Data for this task:
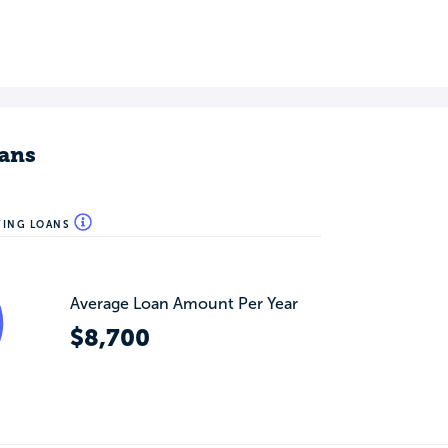
ans
WING LOANS
Average Loan Amount Per Year
$8,700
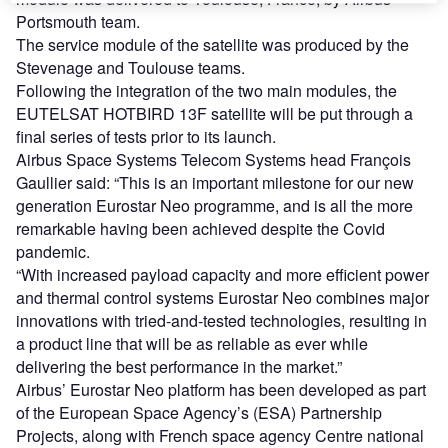
Portsmouth team.
The service module of the satellite was produced by the
Stevenage and Toulouse teams.
Following the integration of the two main modules, the
EUTELSAT HOTBIRD 13F satellite will be put through a
final series of tests prior to its launch.
Airbus Space Systems Telecom Systems head François
Gaullier said: “This is an important milestone for our new
generation Eurostar Neo programme, and is all the more
remarkable having been achieved despite the Covid
pandemic.
“With increased payload capacity and more efficient power
and thermal control systems Eurostar Neo combines major
innovations with tried-and-tested technologies, resulting in
a product line that will be as reliable as ever while
delivering the best performance in the market.”
Airbus’ Eurostar Neo platform has been developed as part
of the European Space Agency’s (ESA) Partnership
Projects, along with French space agency Centre national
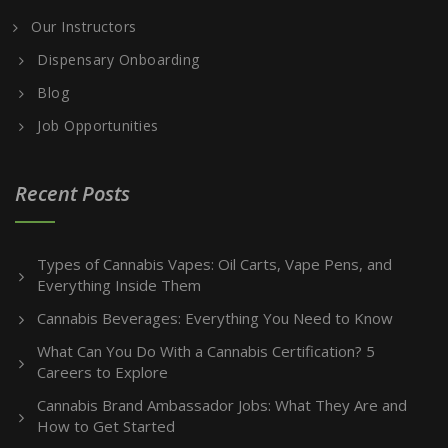
Our Instructors
Dispensary Onboarding
Blog
Job Opportunities
Recent Posts
Types of Cannabis Vapes: Oil Carts, Vape Pens, and
Everything Inside Them
Cannabis Beverages: Everything You Need to Know
What Can You Do With a Cannabis Certification? 5
Careers to Explore
Cannabis Brand Ambassador Jobs: What They Are and
How to Get Started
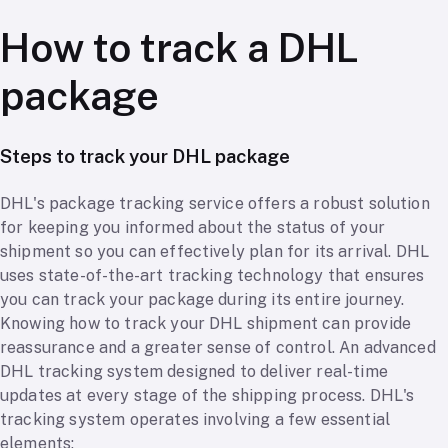
How to track a DHL
package
Steps to track your DHL package
DHL's package tracking service offers a robust solution
for keeping you informed about the status of your
shipment so you can effectively plan for its arrival. DHL
uses state-of-the-art tracking technology that ensures
you can track your package during its entire journey.
Knowing how to track your DHL shipment can provide
reassurance and a greater sense of control. An advanced
DHL tracking system designed to deliver real-time
updates at every stage of the shipping process. DHL's
tracking system operates involving a few essential
elements:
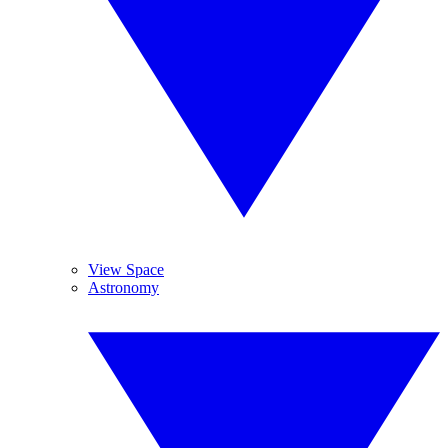
View Space
Astronomy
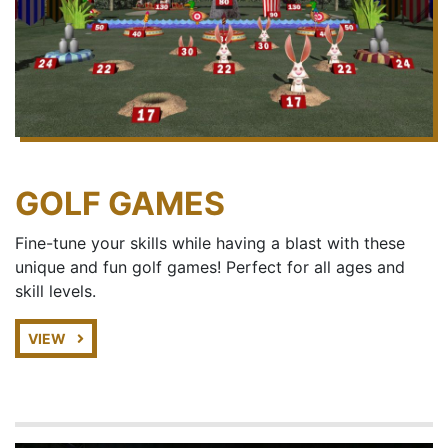
GOLF GAMES
Fine-tune your skills while having a blast with these
unique and fun golf games! Perfect for all ages and
skill levels.
VIEW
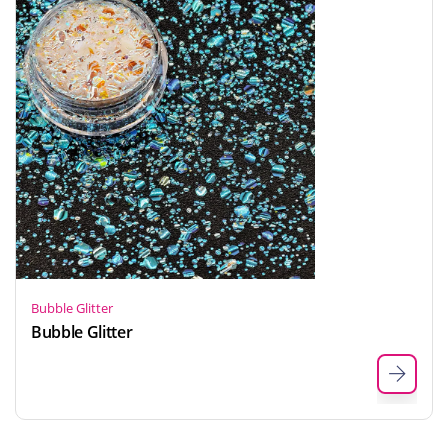
Bubble Glitter
Bubble Glitter
Indonesian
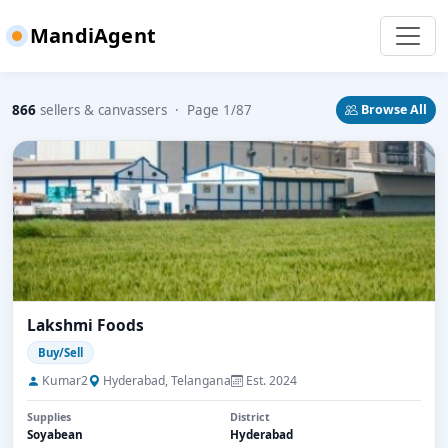
MandiAgent
866
sellers & canvassers · Page 1/87
Browse All
Lakshmi Foods
Buy/Sell
Kumar2
Hyderabad, Telangana
Est. 2024
Supplies
District
Soyabean
Hyderabad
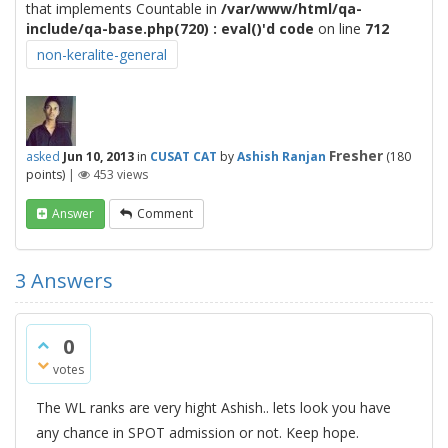
that implements Countable in
/var/www/html/qa-
include/qa-base.php(720) : eval()'d code
on line
712
non-keralite-general
Fresher
asked
Jun 10, 2013
in
CUSAT CAT
by
Ashish Ranjan
(
180
points)
|
453
views
Answer
Comment
3
Answers
0
votes
The WL ranks are very hight Ashish.. lets look you have
any chance in SPOT admission or not. Keep hope.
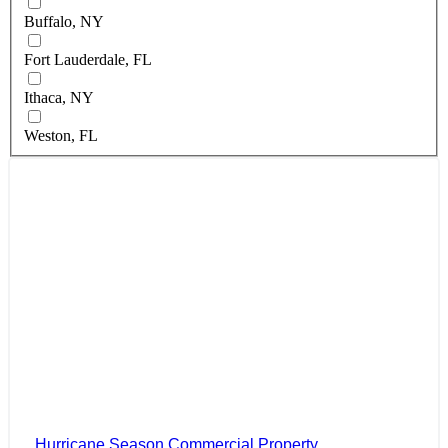
Buffalo, NY
Fort Lauderdale, FL
Ithaca, NY
Weston, FL
Hurricane Season Commercial Property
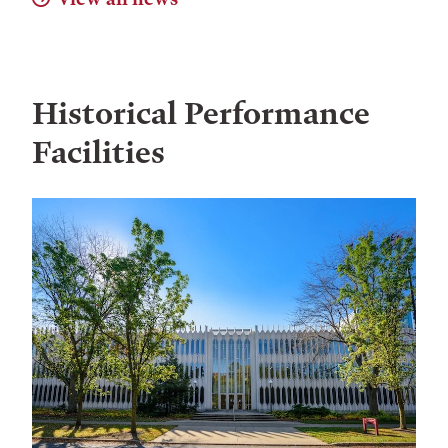
Historical Performance
Facilities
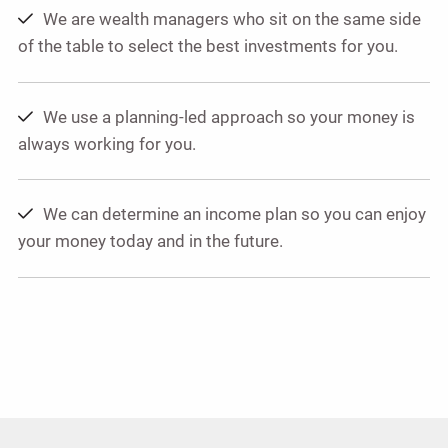
We are wealth managers who sit on the same side
of the table to select the best investments for you.
We use a planning-led approach so your money is
always working for you.
We can determine an income plan so you can enjoy
your money today and in the future.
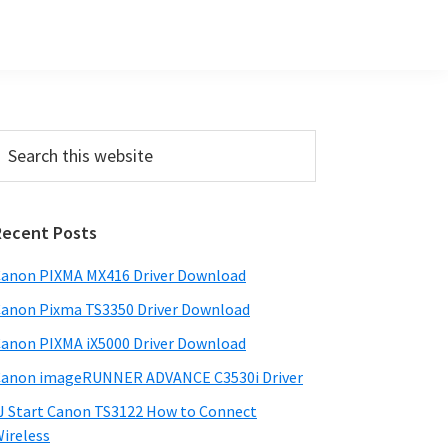
Primary
earch
his
Sidebar
ebsite
Recent Posts
anon PIXMA MX416 Driver Download
anon Pixma TS3350 Driver Download
anon PIXMA iX5000 Driver Download
anon imageRUNNER ADVANCE C3530i Driver
J Start Canon TS3122 How to Connect
ireless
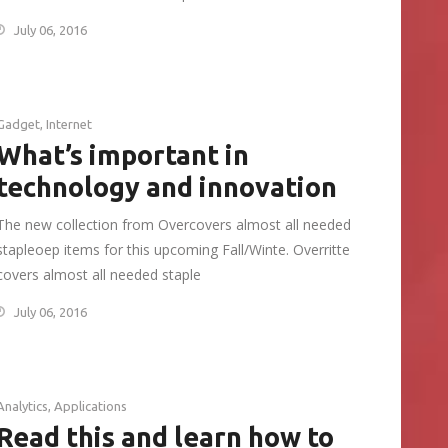
July 06, 2016
Gadget
,
Internet
What’s important in
technology and innovation
The new collection from Overcovers almost all needed
stapleoep items for this upcoming Fall/Winte. Overritte
covers almost all needed staple
July 06, 2016
Analytics
,
Applications
Read this and learn how to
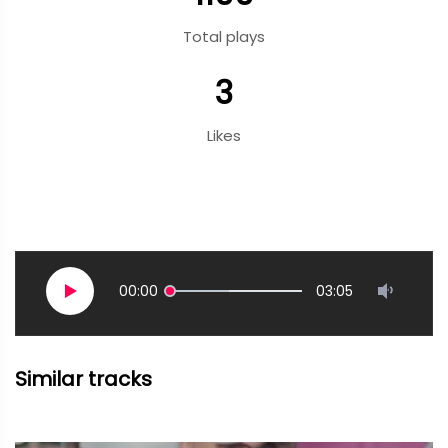
Total plays
3
Likes
00:00
03:05
Similar tracks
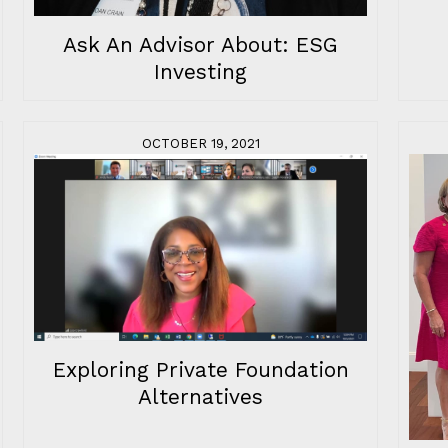
Ask An Advisor About: ESG
Investing
OCTOBER 19, 2021
Exploring Private Foundation
Alternatives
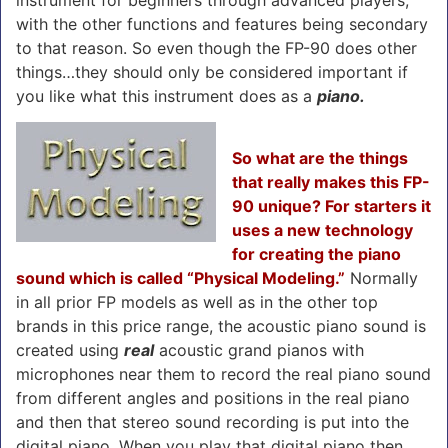
with the other functions and features being secondary
to that reason. So even though the FP-90 does other
things…they should only be considered important if
you like what this instrument does as a
piano.
So what are the things
that really makes this FP-
90 unique? For starters it
uses a new technology
for creating the piano
sound which is called “Physical Modeling.”
Normally
in all prior FP models as well as in the other top
brands in this price range, the acoustic piano sound is
created using
real
acoustic grand pianos with
microphones near them to record the real piano sound
from different angles and positions in the real piano
and then that stereo sound recording is put into the
digital piano. When you play that digital piano then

Work request:
Rewrite the records from the line with "We are wealth" to the line with "Alternatives", replacing "Download" with "Install" and leaving everything else unchanged. Omit the pictures.

Answer for this exercise:
We are wealth managers who sit on the same side
of the table to select the best investments for you.
We use a planning-led approach so your money is
always working for you.
We can determine an income plan so you can enjoy
your money today and in the future.
Primary
earch
his
Sidebar
ebsite
Recent Posts
anon PIXMA MX416 Driver Install
anon Pixma TS3350 Driver Install
anon PIXMA iX5000 Driver Install
anon imageRUNNER ADVANCE C3530i Driver
J Start Canon TS3122 How to Connect
ireless
July 06, 2016
Gadget
,
Internet
What’s important in
technology and innovation
The new collection from Overcovers almost all needed
stapleoep items for this upcoming Fall/Winte. Overritte
covers almost all needed staple
July 06, 2016
Analytics
,
Applications
Read this and learn how to
Total plays
3
Likes
00:00
03:05
Similar tracks
Ask An Advisor About: ESG
Investing
OCTOBER 19, 2021
Exploring Private Foundation
Alternatives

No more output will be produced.